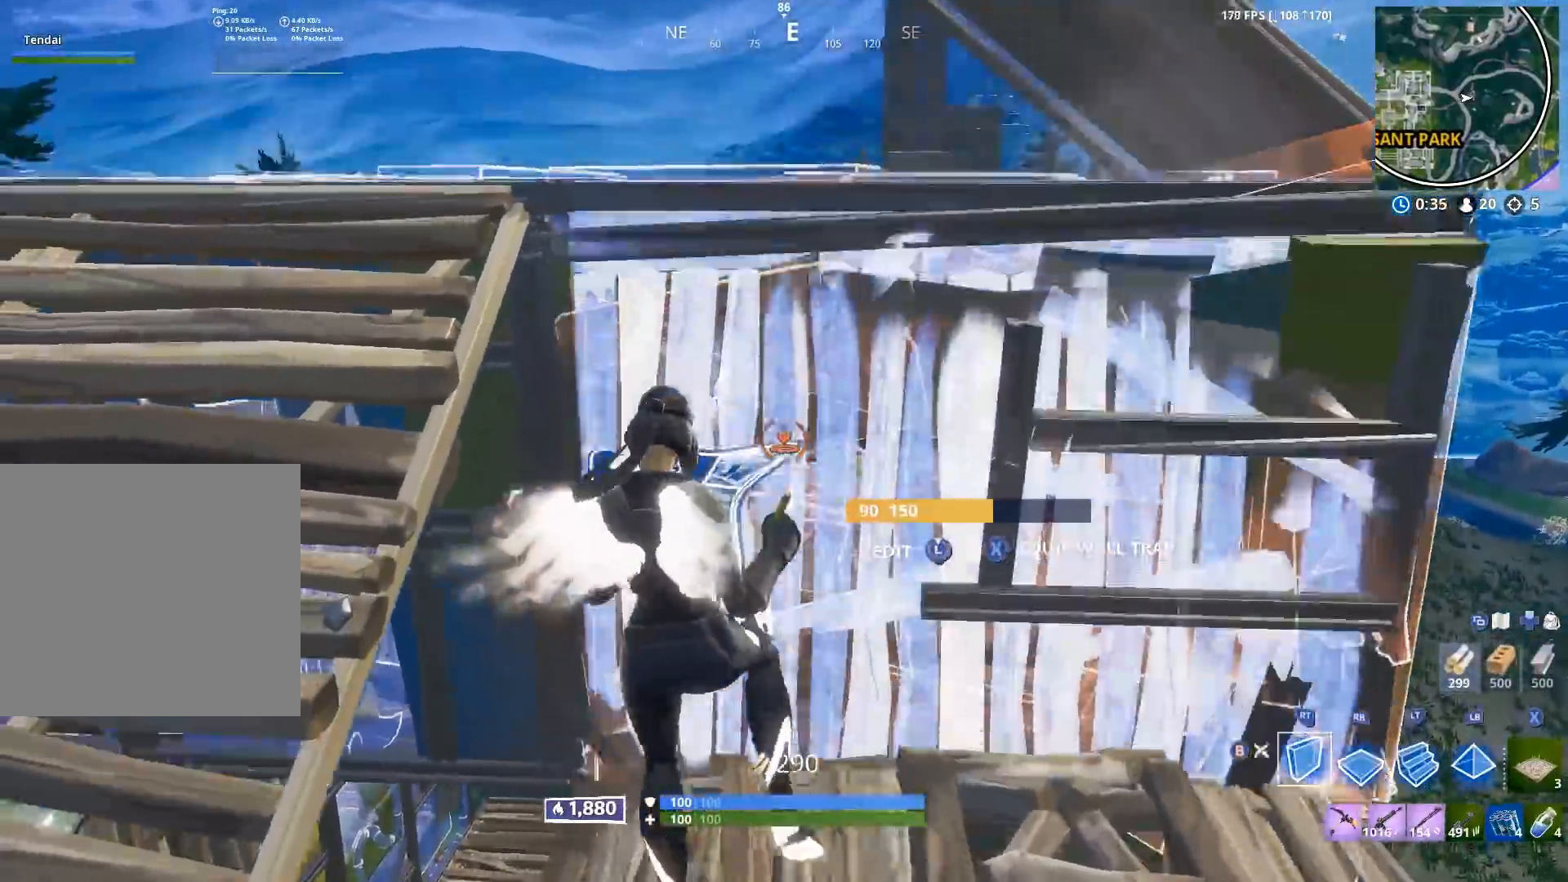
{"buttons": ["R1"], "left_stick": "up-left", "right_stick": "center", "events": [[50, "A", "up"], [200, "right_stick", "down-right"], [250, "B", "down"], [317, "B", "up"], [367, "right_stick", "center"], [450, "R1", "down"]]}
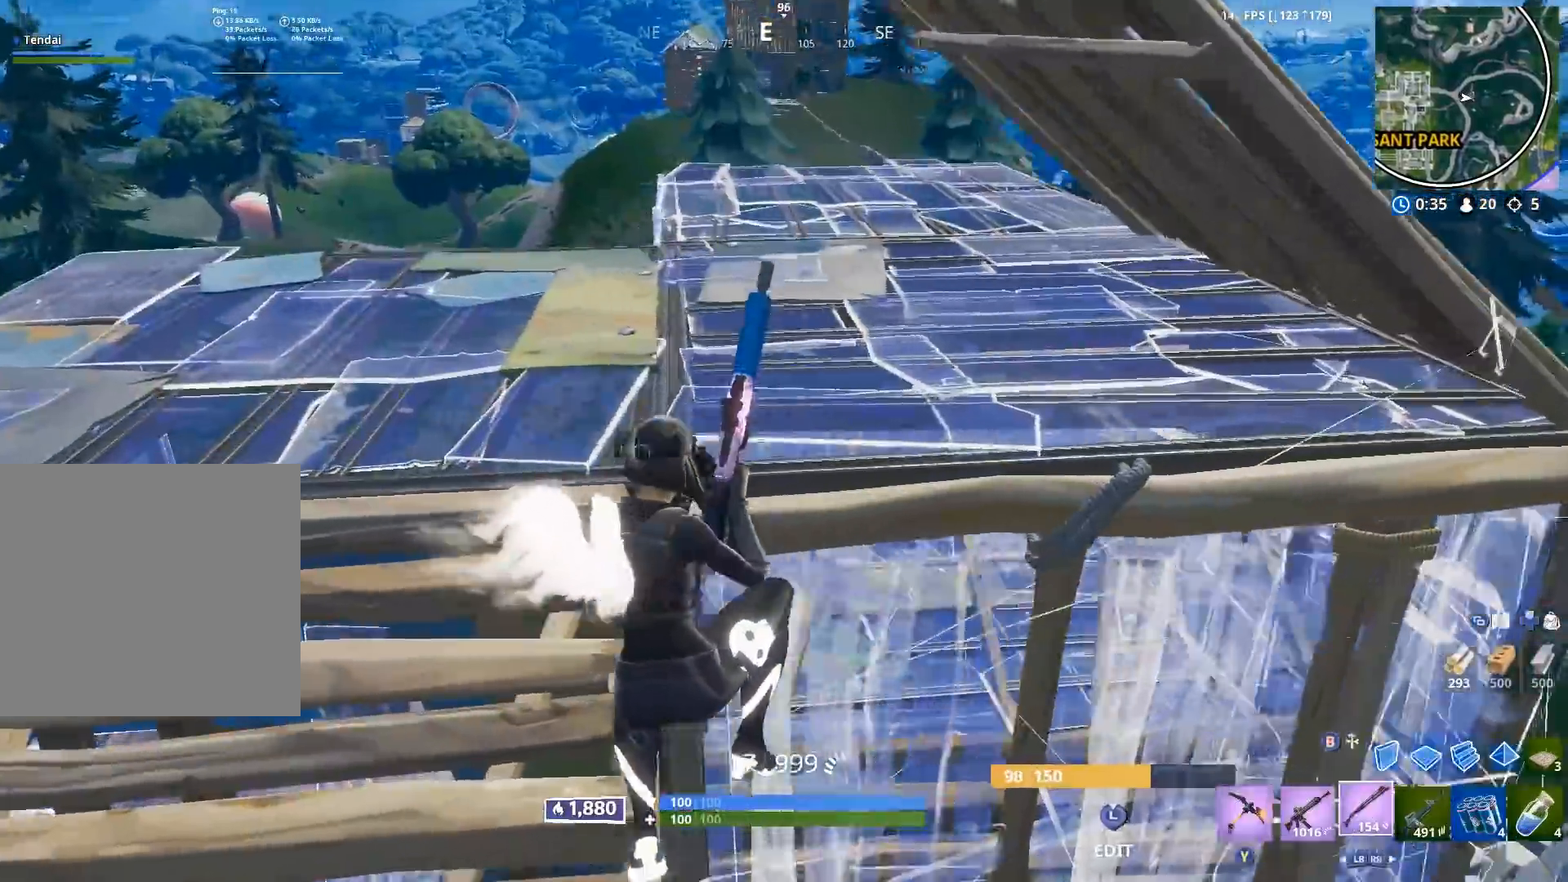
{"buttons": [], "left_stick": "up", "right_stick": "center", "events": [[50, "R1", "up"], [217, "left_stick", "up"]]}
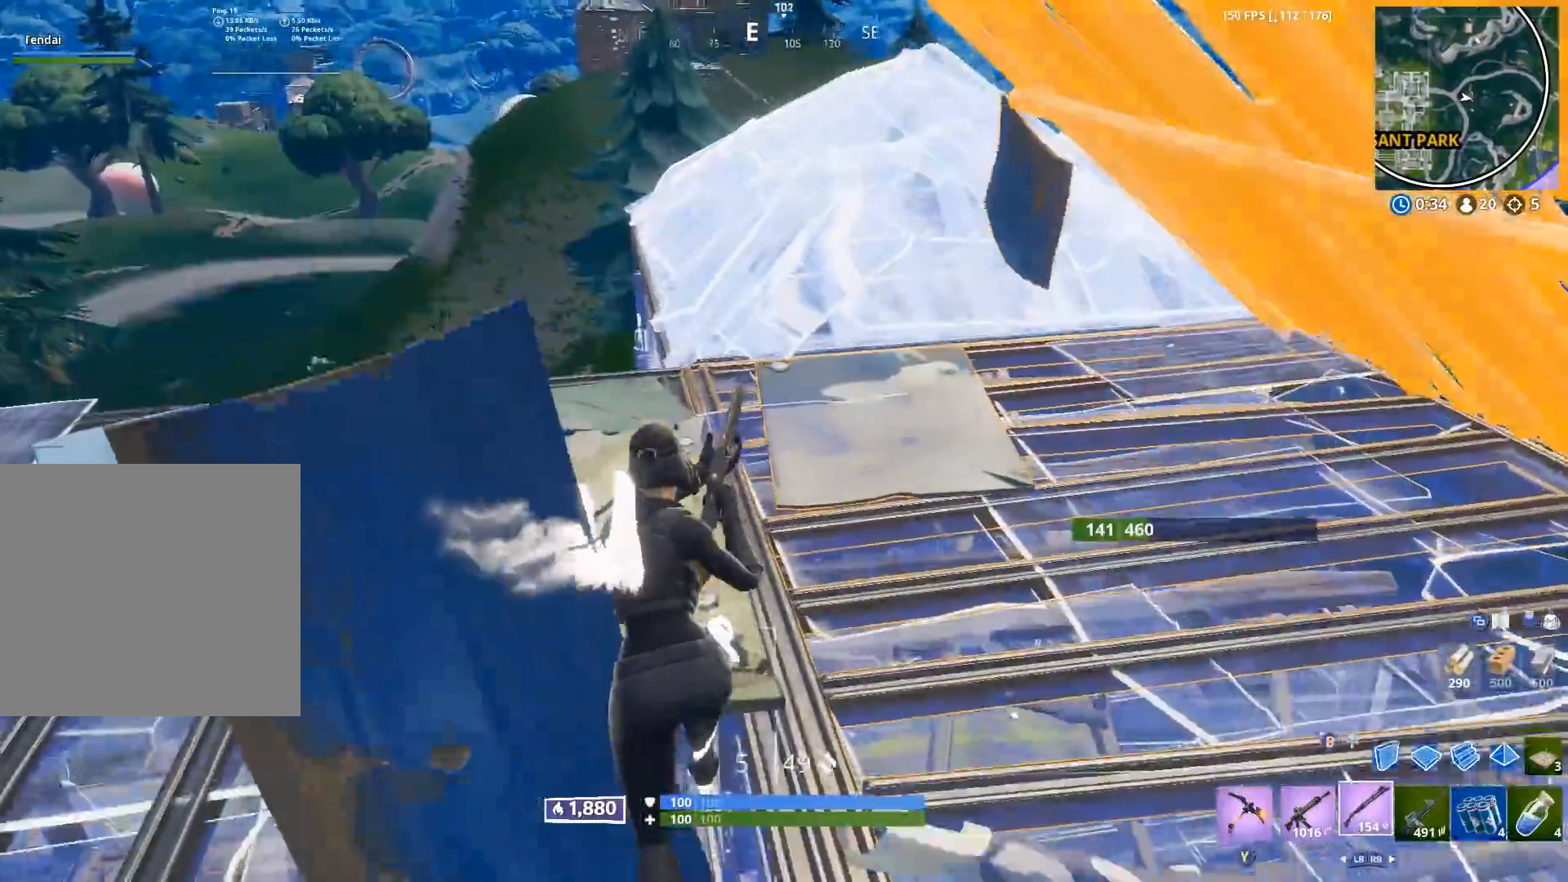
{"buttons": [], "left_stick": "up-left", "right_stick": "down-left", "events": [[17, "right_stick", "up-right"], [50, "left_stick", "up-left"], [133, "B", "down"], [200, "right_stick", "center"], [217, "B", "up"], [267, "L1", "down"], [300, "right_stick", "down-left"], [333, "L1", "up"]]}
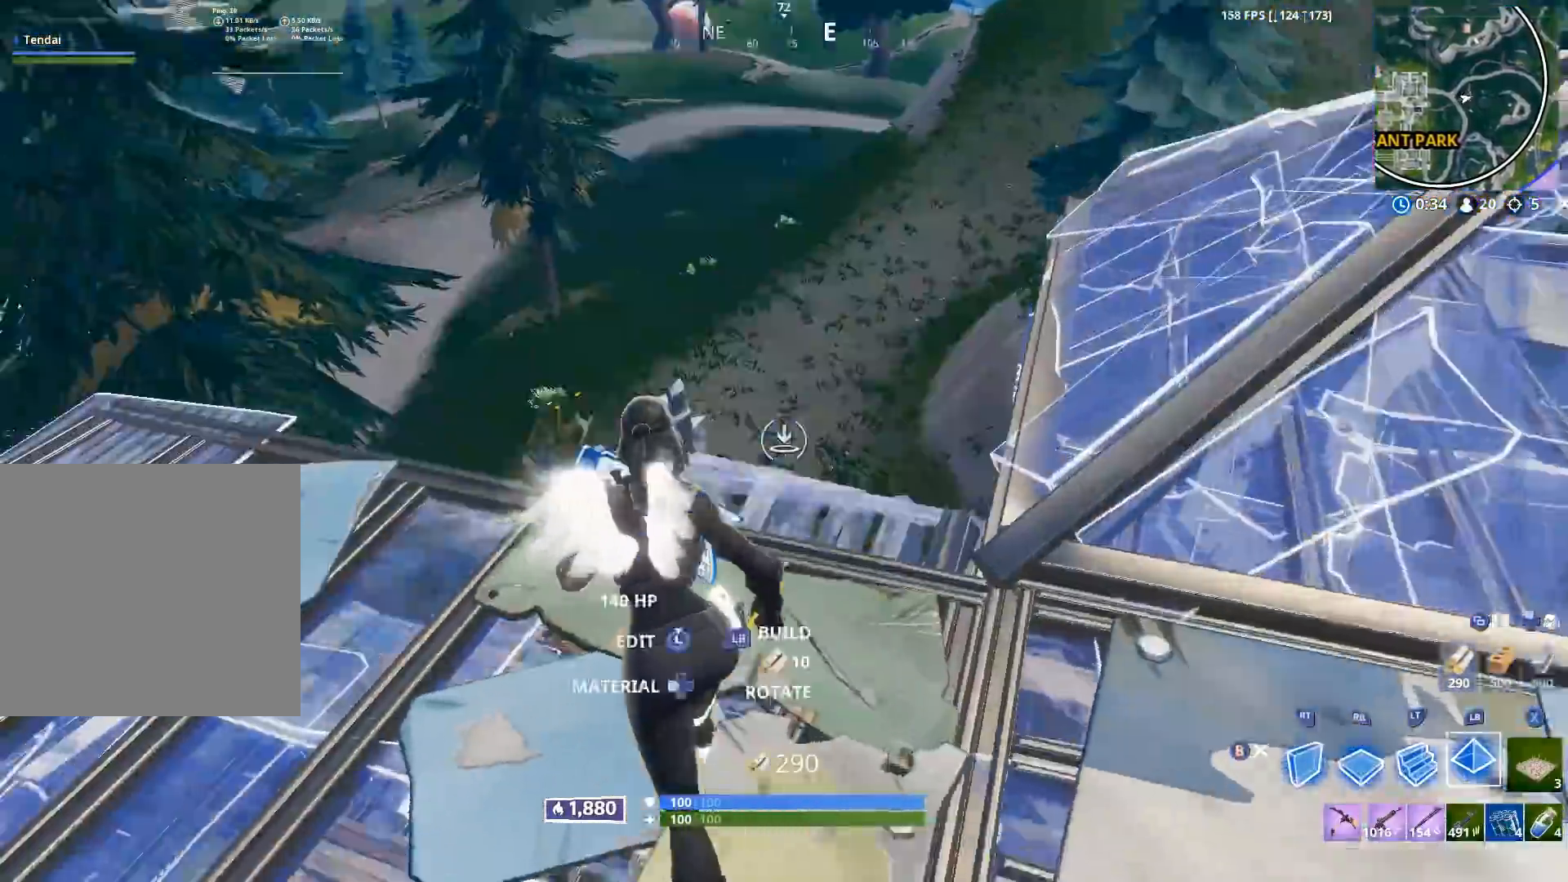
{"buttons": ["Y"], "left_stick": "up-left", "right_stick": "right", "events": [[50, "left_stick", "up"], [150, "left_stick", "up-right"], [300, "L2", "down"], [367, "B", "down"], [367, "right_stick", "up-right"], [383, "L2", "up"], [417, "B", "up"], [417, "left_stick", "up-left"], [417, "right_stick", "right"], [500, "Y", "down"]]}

====================

## [Instructions for the task]
Extract, from the listing above, every line where the string "center" occurs.

## [Task response]
{"buttons": ["R1"], "left_stick": "up-left", "right_stick": "center", "events": [[50, "A", "up"], [200, "right_stick", "down-right"], [250, "B", "down"], [317, "B", "up"], [367, "right_stick", "center"], [450, "R1", "down"]]}
{"buttons": [], "left_stick": "up", "right_stick": "center", "events": [[50, "R1", "up"], [217, "left_stick", "up"]]}
{"buttons": [], "left_stick": "up-left", "right_stick": "down-left", "events": [[17, "right_stick", "up-right"], [50, "left_stick", "up-left"], [133, "B", "down"], [200, "right_stick", "center"], [217, "B", "up"], [267, "L1", "down"], [300, "right_stick", "down-left"], [333, "L1", "up"]]}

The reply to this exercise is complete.